Ten Things I'd Say to Michael Scofield
I was eating dinner last night and watching an episode of Prison Break on DVD with my mother and sister. They are well aware of my fixation on Wentworth Miller and Michael Scofield. Typically it takes the form of sighing and making strange noises while I watch the show. My mother at one point said that the reason why I didn't know what was going on, was because I never was quiet and just watched the show without any commentary. Okay, there is some truth in that. What can I say? I just go into ecstasies about Wentworth/Michael. I adore the guy.
So anyway I thought about having a blog where I'd list things I say to Michael Scofield. It's goofy, but I'm allowed to be goofy. It's a constitutional right. Not really. I am allowing myself the freedom to do so anyway.
Without further ado....
- Are you a virgin? I think you are. I love you for it.
- You can break me out of any prison, office, house, or room you want to anytime.
- You are such a sweetie.
- I want you to be happy, darling.
- Let your brother and the other idiots around you do some thinking for themselves sometimes, dearie.
- Some people deserve to be hurt, maimed, and beat within an inch of their lives. Don't feel bad about it.

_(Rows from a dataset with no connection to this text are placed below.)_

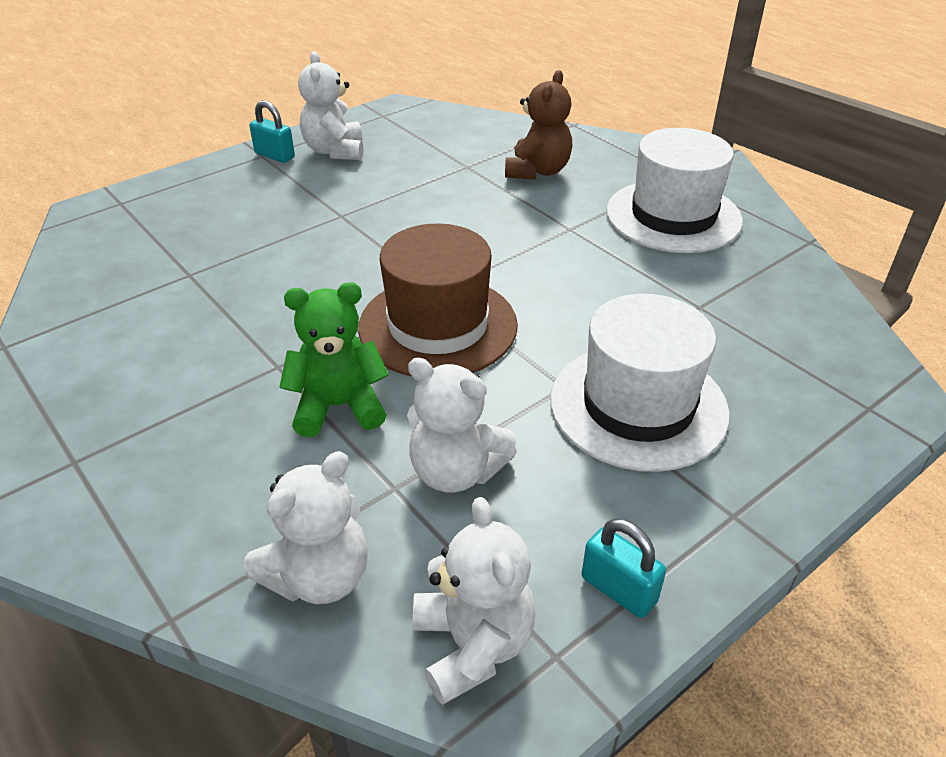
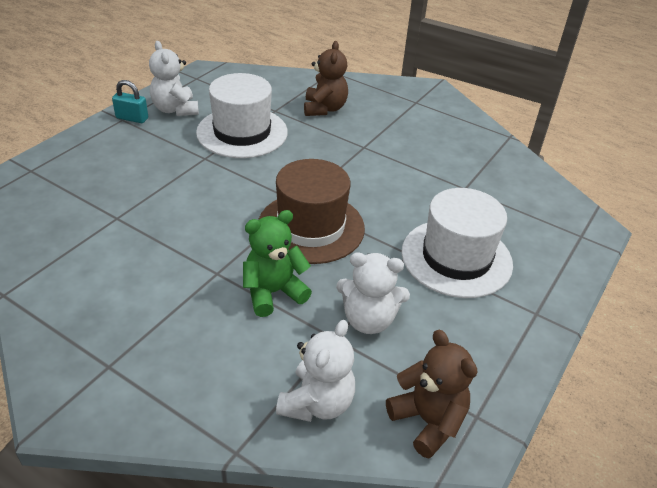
camera: 20 degrees left, 0 degrees up
white teddy bear [413,497,536,705] -> brown teddy bear [386,330,477,459]
turquoise padlock [582,519,666,618] -> none
white hat [606,128,743,253] -> white hat moved to [196,73,288,158]

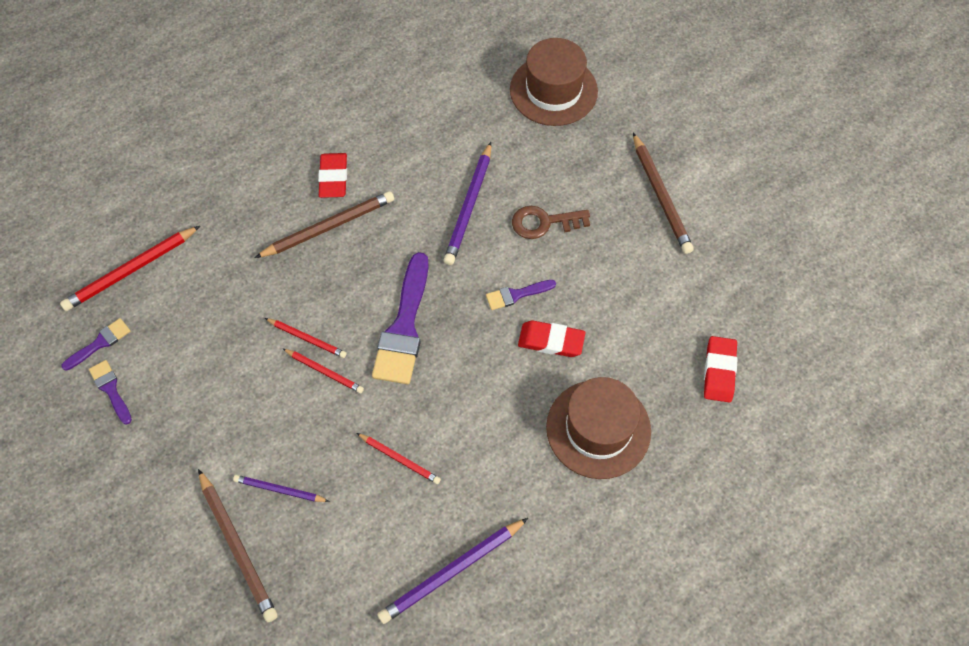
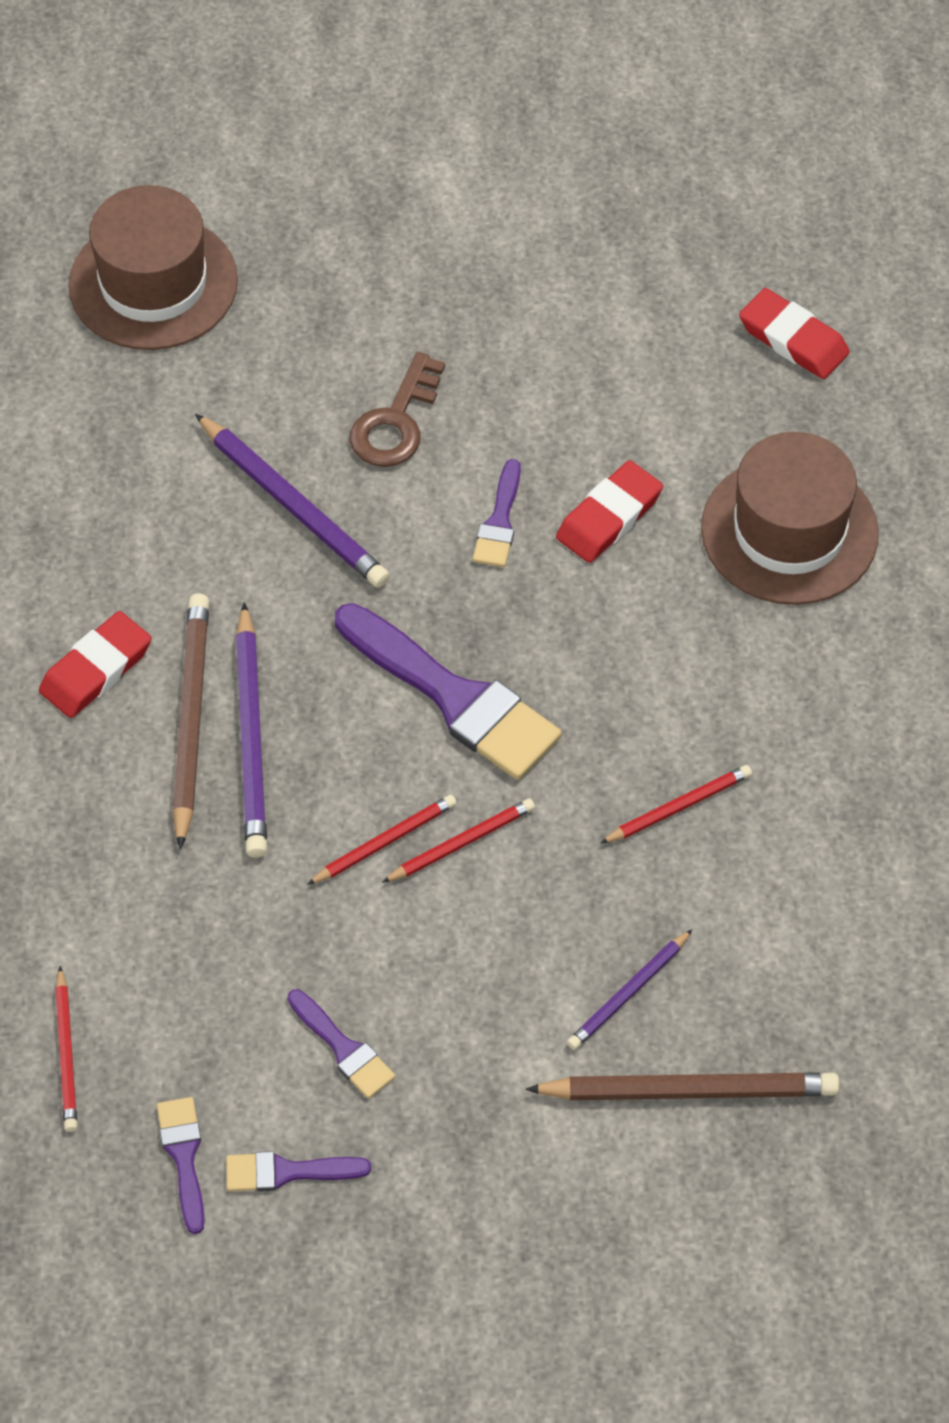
camera: 60 degrees left, 5 degrees down
red pencil [60,226,200,311] -> red pencil [55,966,78,1132], size x0.59
red eraser [318,153,347,198] -> red eraser turned 75 degrees counterclockwise [39,611,151,718]
purple pencil [377,518,528,624] -> purple pencil moved to [236,602,267,858]
brown pencil [633,133,694,254] -> none
none -> purple brush [287,989,395,1099]

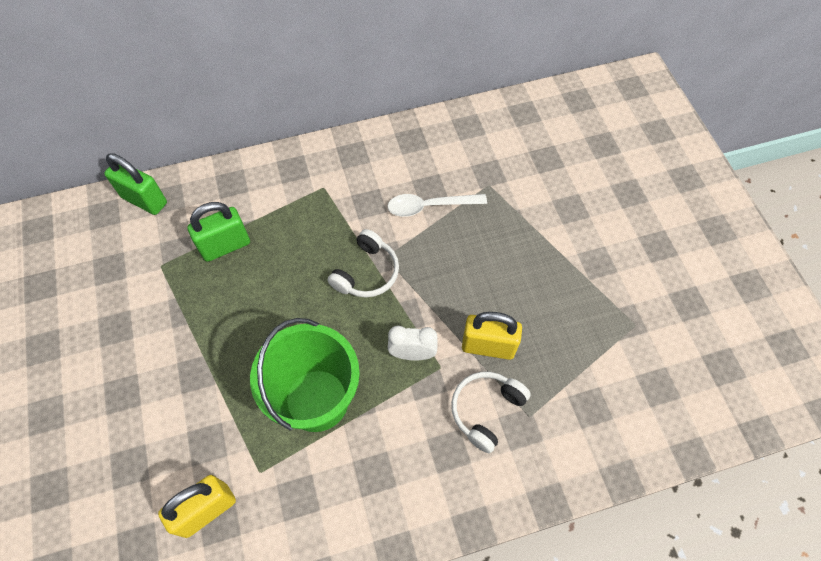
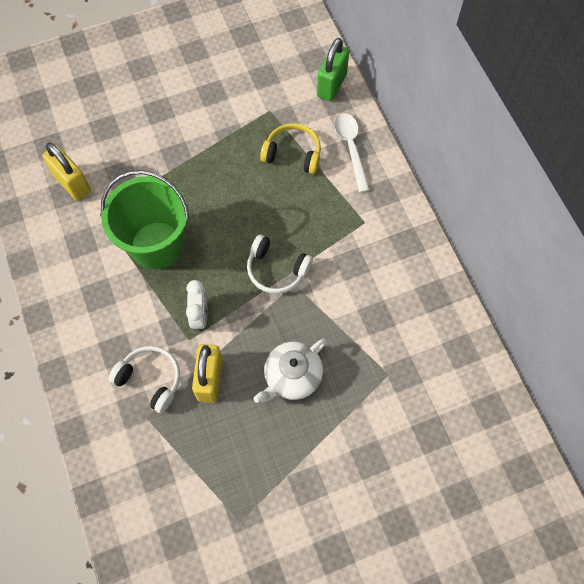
camera: 85 degrees right, 5 degrees up
green padlock [187,202,250,262] -> yellow headphones [260,123,321,174]
white spoon [387,194,487,217] -> white spoon moved to [334,113,369,193]
none -> white teapot [254,338,327,403]

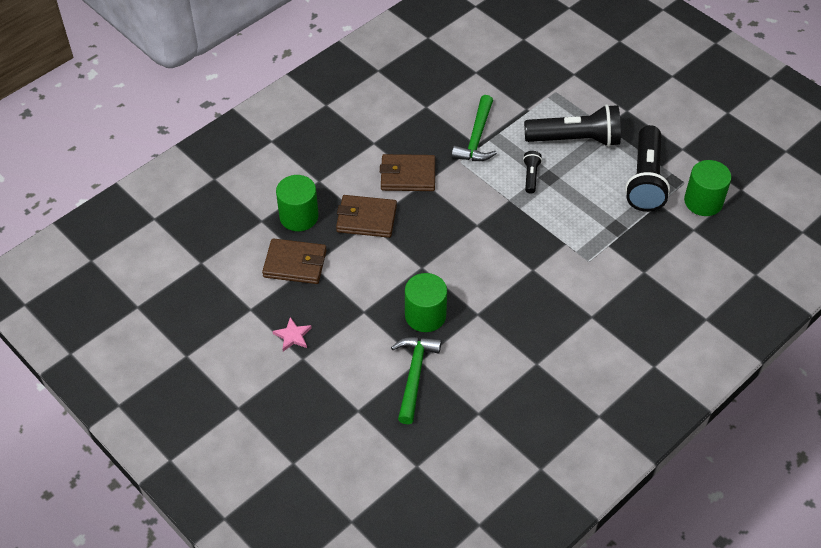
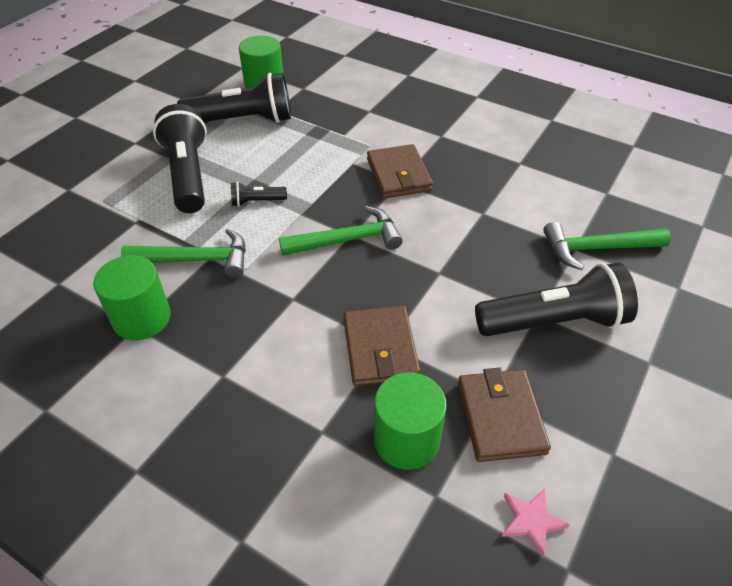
camera: 105 degrees left, 5 degrees down
pink star [272,317,312,351] -> pink star moved to [502,488,570,558]
brown wallet [380,154,435,191] -> brown wallet moved to [367,144,433,198]
green cylinder [405,273,447,332] -> green cylinder moved to [93,255,171,340]
none -> green hammer [279,206,403,256]
none -> black flashlight [475,263,638,336]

- Do you know how adorable you are?
- You should start a business where you solve people's difficult problems for them. You'd make a lot of money at it. Sara, who you should marry and have beautiful babies with, can be your medical consultant.
- Get away from Lincoln Burrows. Don't ever talk to him again, and don't even live in the same country as him. He's bad news. You have paid your dues to him.
- T-Bag is obsessed with you. Be afraid. Be very afraid.
So that is what I would say to Michael. After I gave him a very long hug, of course.